At a talk by Credit Suisse, we were surprised by the complexity of financial movements and the datasets collecting this kind of information, and inspired at the same time by the necessity of having more transparency and building analytic tools to detect potentially fraudulent behaviors in economic transactions, as these are one of the essential keys for building a safer and a fairer society for everyone during this century.
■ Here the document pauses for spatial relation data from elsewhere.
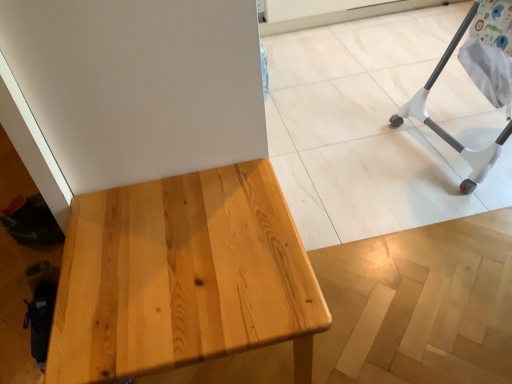
The width and height of the screenshot is (512, 384). What are the coordinates of `free area in between natural wood table at center and white plastic baby bouncer at right` in the screenshot? It's located at (382, 215).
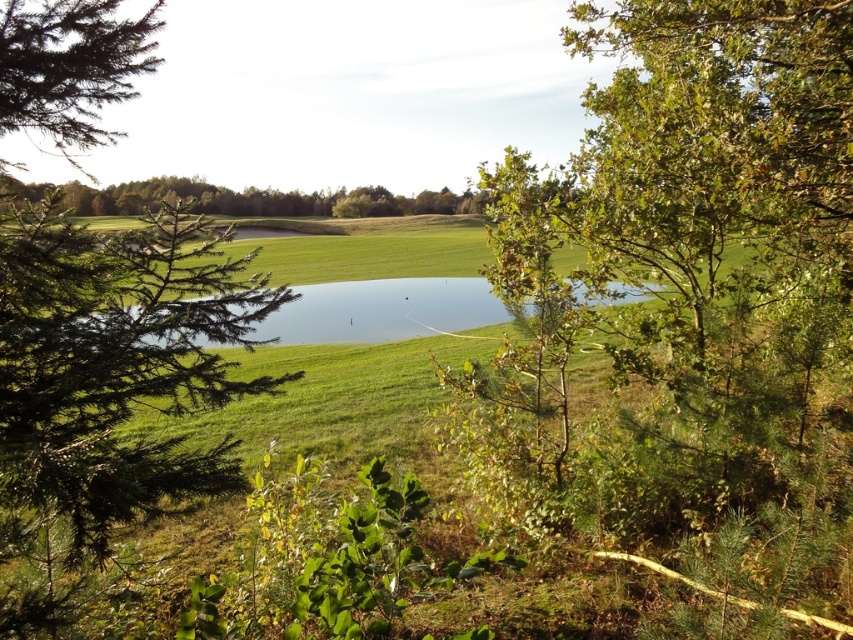
Question: Can you confirm if green needle-like tree at left is positioned above green needle-like at upper left?

Choices:
 (A) no
 (B) yes

Answer: (A)

Question: Is green needle-like tree at left smaller than green needle-like at upper left?

Choices:
 (A) yes
 (B) no

Answer: (B)

Question: Observing the image, what is the correct spatial positioning of green needle-like tree at left in reference to clear water at center?

Choices:
 (A) right
 (B) left

Answer: (B)

Question: Among these objects, which one is farthest from the camera?

Choices:
 (A) green needle-like at upper left
 (B) clear water at center

Answer: (B)

Question: Estimate the real-world distances between objects in this image. Which object is farther from the clear water at center?

Choices:
 (A) green needle-like tree at left
 (B) green needle-like at upper left

Answer: (B)

Question: Which of the following is the farthest from the observer?

Choices:
 (A) (131, 266)
 (B) (424, 280)

Answer: (B)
We decided to dive into a huge dataset of money movements and try to shed light into it, by building software that allows to order and visualize the data, as well as analyzing it with graph algorithms to detect fraudulent movements.
What it does
Fraud Inspector is a tool that dives for you into big economic transactions datasets containing money movements between particulars and businesses, identifying movements that could potentially be part of some economic fraud. This is done through graph analysis algorithms in C++. A web interface built with Flask (Python) allows a simple visualization of the transaction dataset that is being used, provided by Credit Suisse with MongoDB and interaction with the C++ program that analizes possible frauds, outputting the result on the browser.
How we built it
We used Flask (Python) to build the web server, which got the data from a MongoDB database by using PyMongo. We used C++ to build the graph of economic transactions and implement the algorithms which analyze it and detect suspicious behaviors.
Challenges we ran into
One of the most challenging parts of the project was to think of methods that made sense with regard to how to automatically detect and isolate fraudulent behavior. This was hard because of the fact of having to deal with a huge amount of data, which made essential to carefully think where to look at and what to look for before starting to code.
Accomplishments that we're proud of
We are proud of having obtained a functional project in just 24h of work -although there is room for lots of improvements-, with its different parts being well connected between them and working well altogether (for example, the interface between the web server and the C++ program that builds and analyses the graph).
What we learned
We learned how to develop a web server with Flask, and improved our graph analysis knowledge with C++.
What's next for Fraud Inspector
We think that there is still room for improving the visualization of data, as well as refining the algorithms that explore the graph of transactions. However, being conscious of what can be done in just 24h, we are quite happy with the result.